If the counter is zero, we go to sleep and wait for the counter to be anything else
If the counter is greater than zero, we take the resourse and decrement the counter
P(take the resourse, space++, item--) vs V(return the resourse, space--, item++)
No way to check the value of the counter in C, the only thing to do is P & V
Type of Semaphores:
Binary Semaphore:
Similar to the lock, create with one initial resouce, when P it, take one resouce, V it, return one resource.
Do P first, then V. --> offer mutual exclusion
Initial resource and Maxmimun resource are 1
Counting semaphore:
A semaphore with an arbitrary number of resouces, no maximum resources
Do not care about the order of P and V
Barrier semaphore:
Use semaphore to force one thread wait another thread to finish.

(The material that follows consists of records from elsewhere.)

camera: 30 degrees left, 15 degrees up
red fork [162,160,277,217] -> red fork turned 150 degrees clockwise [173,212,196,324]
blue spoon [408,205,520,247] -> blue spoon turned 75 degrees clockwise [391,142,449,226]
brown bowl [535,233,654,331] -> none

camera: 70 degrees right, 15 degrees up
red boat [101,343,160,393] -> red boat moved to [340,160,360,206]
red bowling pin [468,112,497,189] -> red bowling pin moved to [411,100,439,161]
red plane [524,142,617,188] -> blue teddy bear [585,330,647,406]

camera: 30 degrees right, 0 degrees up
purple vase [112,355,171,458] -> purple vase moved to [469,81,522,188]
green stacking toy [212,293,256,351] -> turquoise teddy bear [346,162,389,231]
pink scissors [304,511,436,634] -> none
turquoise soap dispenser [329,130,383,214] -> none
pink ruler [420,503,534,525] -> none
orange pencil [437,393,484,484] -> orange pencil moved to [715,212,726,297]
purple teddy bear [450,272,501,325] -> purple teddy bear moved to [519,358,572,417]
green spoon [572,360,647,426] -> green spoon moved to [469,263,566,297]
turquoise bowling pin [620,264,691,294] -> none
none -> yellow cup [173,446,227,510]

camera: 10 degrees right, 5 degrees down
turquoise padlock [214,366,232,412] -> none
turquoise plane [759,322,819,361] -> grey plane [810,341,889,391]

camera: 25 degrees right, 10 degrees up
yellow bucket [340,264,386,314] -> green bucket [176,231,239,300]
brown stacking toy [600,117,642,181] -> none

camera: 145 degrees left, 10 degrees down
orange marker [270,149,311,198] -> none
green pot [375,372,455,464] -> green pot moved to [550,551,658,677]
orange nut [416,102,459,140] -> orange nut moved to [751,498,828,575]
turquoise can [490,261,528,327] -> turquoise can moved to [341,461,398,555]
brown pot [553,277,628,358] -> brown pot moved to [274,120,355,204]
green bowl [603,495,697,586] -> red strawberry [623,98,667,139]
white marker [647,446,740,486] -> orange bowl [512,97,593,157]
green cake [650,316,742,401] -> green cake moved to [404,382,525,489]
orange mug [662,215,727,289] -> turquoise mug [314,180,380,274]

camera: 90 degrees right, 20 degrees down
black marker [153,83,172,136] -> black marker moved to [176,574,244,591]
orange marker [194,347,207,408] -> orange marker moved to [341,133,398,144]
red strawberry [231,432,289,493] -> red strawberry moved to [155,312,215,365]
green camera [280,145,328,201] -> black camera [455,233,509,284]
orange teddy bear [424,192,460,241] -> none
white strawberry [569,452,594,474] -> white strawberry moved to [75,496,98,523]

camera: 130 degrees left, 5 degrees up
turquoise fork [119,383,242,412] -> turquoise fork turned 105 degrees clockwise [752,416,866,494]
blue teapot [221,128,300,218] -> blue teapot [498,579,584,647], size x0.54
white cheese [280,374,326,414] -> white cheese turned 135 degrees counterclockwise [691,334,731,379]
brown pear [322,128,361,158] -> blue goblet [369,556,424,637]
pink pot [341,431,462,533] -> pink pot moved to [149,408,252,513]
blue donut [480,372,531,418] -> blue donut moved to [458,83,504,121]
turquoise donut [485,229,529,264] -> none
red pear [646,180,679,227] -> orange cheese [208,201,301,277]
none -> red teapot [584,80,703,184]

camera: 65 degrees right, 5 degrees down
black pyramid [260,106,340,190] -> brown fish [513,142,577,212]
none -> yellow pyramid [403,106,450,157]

Start the semaphore with zero resouces;
Threads need to wait for the other thread needs to P sempahore once, for the threads are waiting on has to V the semaphore to access
Proceducer/Consumer Synchronization
struct semaphore* Item, Space
Item = sem_create("Buffer Item", 0);
Space = sem_create("Buffer Spaces", N)
Producer's Pseudo-code:
P(Spaces)
add item to the buffer
V(Items)
Consumer's Pseudo-code:
P(Items)
remove item from the buffer
V(spaces)
Condition Variables
The safe to simultaneously fall asleep and give up the lock, so other threads can change the condition, then wake up by someone and own the lock
wait: give up the lock --> go to sleep --> acquire the lock
Difference:
lock: mutual exclusion
sempahore: resources
CV: conditions
Deadlocks
It forever stopped and never execute or make any progress
Program stops running
OS cannot detect the deadlock; since it cannot differentiate the deadlock or waiting for something
Solutions:
No Hold and Wait: prevent a thread from requesting resource while owning a resource (no wait, includes sleep and busy wait)
Resource Ordering: Order the resource types and require that each thread acquire resources in increasing resource type order. (acquire in increasing order)